By Staff | Dec 21, 2015

WASHINGTON – Congress passed an extension to the Perkins Loan Program this week, which expired Sept. 30 after more than 50 years of providing subsidized, low-interest loans to college students with financial need. The legislation now heads the White House for approval.

"Federal aid programs like the Perkins program exist so that low-income students are afforded the same opportunity to pursue higher education as their peers," Sen. Kelly Ayotte, R-N.H., said in a statement. "I look forward to this extension becoming law."

Ayotte advocated for the extension before the Senate in September, and submitted a letter of support along with 20 senators, including Sen. Jeanne Shaheen, D-N.H.

The Perkins Loan Program allows qualifying students to take out loans with a 5 percent fixed interest rate at certain colleges and universities. In New Hampshire alone, there are about 5,000 Perkins Loan recipients. There are nearly 500,000 recipients across the country.

The program has provided more than $28 billion in loans through nearly 26 million awards to students in all 50 states.

A previous extension to the program was attached to the Higher Education Extension Act of 2015, which originally failed to pass the Senate.

Chairman of the Senate education committee, Sen. Lamar Alexander, R-Tenn., advocated against the extension in favor of a more "streamlined" loan application process.

Alexander agreed on a compromise in the Perkins Loan Extension, which authorizes new Perkins loans for undergraduate students through September 2017.

Only graduate students who already have an existing Perkins loan will continue to receive them through September 2016. Students must also have to reach the borrowing limit on Stafford loans before receiving a Perkins loan.

"The agreement headed to the president’s desk today will extend the Perkins Program for two years – while giving Congress time to reach consensus on the best way to achieve that important goal in the next Higher Education Act re-authorization," Alexander said in a statement Friday.
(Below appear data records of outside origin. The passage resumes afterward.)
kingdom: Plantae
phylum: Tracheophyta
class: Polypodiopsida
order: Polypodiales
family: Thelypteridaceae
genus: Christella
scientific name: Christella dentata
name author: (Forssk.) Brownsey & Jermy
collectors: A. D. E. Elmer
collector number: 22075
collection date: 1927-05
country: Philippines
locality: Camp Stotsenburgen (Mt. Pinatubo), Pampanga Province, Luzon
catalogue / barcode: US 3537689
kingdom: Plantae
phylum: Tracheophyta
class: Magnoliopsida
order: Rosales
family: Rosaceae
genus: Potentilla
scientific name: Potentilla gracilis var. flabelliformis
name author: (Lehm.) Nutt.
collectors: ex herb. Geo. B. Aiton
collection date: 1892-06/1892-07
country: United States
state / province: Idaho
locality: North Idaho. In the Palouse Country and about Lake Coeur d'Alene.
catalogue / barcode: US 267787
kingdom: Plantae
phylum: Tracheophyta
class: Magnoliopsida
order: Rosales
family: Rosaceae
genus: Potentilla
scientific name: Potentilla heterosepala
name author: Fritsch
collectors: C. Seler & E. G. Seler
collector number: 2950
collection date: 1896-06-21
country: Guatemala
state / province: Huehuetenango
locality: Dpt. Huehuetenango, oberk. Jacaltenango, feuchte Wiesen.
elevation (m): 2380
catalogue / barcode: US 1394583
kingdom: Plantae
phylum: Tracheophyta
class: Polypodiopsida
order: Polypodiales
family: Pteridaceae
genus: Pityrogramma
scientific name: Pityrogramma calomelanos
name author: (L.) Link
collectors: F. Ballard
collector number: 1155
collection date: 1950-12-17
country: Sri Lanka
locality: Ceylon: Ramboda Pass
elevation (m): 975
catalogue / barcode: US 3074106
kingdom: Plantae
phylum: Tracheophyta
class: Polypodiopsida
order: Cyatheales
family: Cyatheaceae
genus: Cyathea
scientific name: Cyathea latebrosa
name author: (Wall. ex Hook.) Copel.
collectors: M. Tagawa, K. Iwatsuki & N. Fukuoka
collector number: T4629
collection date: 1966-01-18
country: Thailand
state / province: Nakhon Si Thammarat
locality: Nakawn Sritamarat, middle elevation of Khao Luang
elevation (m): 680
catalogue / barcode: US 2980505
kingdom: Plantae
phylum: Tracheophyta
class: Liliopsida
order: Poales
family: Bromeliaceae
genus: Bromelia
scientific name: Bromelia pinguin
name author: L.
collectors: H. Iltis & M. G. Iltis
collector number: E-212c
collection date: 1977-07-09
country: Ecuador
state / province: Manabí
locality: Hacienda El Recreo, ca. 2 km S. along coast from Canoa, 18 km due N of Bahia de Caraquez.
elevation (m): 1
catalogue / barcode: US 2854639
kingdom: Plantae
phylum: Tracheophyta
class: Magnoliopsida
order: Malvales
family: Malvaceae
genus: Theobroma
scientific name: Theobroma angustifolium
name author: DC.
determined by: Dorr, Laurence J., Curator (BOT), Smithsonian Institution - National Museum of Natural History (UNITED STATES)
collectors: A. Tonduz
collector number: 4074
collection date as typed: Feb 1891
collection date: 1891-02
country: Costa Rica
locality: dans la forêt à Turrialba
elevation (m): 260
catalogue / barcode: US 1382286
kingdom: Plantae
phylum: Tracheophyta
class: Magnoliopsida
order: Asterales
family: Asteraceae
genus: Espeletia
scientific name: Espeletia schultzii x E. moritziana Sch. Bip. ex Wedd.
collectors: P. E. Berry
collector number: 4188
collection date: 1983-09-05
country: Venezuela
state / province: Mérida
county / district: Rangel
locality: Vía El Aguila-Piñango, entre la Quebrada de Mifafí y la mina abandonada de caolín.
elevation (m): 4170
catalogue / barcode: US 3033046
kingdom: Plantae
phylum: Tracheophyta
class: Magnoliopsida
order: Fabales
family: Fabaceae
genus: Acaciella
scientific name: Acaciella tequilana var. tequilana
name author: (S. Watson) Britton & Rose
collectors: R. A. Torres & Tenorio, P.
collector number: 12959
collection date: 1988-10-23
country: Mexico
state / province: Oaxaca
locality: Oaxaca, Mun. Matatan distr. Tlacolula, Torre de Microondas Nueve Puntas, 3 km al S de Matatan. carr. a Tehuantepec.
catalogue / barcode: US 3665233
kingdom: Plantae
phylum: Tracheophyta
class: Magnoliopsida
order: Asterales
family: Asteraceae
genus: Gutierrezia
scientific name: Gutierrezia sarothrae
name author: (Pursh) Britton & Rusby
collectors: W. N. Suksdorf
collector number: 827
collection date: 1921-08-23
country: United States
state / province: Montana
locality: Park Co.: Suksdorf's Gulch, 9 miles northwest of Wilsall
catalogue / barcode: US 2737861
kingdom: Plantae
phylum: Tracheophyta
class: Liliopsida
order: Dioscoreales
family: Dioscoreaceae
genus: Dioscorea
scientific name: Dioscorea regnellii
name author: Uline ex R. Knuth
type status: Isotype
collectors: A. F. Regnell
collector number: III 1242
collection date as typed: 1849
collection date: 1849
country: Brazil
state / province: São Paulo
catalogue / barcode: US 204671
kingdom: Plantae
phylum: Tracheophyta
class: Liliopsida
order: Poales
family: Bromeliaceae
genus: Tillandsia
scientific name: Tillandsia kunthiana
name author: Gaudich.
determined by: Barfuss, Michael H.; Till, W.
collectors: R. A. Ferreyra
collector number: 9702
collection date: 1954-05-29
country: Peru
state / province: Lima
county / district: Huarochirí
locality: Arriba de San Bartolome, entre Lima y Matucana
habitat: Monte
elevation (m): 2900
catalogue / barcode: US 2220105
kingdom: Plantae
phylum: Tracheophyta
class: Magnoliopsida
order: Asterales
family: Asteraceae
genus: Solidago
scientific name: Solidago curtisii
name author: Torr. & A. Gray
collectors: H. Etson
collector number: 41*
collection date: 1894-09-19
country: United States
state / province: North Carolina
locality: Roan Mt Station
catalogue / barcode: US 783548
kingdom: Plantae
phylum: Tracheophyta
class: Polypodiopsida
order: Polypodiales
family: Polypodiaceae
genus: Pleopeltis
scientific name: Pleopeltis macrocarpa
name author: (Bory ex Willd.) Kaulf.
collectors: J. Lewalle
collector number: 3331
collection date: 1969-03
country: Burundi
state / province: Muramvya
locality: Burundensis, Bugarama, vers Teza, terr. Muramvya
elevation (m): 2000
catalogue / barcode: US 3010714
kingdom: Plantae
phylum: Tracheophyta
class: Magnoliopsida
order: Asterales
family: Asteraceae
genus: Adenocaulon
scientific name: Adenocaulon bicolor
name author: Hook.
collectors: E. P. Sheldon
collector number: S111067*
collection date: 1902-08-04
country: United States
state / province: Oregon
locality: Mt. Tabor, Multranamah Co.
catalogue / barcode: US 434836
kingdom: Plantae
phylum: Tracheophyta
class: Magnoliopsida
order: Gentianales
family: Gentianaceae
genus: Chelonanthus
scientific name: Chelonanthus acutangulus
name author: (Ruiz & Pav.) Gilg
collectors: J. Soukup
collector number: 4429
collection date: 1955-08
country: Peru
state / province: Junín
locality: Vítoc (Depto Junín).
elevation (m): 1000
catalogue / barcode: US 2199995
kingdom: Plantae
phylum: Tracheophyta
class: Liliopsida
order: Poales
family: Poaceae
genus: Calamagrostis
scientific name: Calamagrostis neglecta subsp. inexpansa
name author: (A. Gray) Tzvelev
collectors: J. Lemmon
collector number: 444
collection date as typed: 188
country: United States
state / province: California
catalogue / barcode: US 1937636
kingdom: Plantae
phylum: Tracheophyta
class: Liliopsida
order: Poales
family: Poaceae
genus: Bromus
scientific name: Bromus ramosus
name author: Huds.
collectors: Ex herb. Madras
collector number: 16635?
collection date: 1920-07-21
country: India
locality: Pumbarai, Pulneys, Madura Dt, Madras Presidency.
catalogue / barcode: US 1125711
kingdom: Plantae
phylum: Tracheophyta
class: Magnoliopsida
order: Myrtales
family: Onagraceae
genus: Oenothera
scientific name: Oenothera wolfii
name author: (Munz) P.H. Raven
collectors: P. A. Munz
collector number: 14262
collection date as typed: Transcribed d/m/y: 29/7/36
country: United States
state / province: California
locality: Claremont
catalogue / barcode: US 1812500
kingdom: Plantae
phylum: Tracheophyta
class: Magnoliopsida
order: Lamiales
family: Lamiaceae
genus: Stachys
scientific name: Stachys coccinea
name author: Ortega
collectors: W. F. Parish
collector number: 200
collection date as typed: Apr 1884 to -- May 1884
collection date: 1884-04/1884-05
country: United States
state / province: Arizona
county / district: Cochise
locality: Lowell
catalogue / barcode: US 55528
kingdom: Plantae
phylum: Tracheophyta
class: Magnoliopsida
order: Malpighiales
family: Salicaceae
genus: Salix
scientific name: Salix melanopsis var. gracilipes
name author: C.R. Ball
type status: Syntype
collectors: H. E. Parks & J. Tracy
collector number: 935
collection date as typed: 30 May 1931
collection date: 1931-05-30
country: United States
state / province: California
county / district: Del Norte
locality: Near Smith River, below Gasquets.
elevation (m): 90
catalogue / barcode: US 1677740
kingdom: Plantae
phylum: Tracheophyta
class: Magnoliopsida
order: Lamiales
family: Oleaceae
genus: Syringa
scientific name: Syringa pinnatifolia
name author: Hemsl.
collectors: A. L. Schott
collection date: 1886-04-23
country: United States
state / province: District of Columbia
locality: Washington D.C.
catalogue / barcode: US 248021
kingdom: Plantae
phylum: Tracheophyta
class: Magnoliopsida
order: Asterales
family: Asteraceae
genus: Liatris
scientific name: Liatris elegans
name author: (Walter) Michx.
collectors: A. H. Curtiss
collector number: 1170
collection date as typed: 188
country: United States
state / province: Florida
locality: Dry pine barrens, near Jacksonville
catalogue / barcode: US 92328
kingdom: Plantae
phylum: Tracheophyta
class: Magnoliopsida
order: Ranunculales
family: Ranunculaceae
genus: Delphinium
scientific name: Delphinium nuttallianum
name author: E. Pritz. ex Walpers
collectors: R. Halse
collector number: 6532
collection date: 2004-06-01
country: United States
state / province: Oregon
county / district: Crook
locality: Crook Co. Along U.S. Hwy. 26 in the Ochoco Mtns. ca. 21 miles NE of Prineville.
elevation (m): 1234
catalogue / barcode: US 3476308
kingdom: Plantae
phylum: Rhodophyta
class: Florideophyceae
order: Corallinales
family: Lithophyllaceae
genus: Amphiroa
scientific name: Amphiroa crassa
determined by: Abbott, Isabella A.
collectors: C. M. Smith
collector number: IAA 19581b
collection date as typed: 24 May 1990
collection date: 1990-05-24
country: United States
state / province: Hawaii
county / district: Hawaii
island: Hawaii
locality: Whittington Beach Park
"I’m glad to see that Congress has approved of the two year extension of the Perkins Loan Program. While I would have preferred to see the Senate pass the House-approved Higher Education Extension Act before the Perkins program expired, I am pleased that Chairman Alexander agreed to and that my colleagues in the Senate approved of this bipartisan compromise that provides opportunities to students who need it the most," Ayotte said.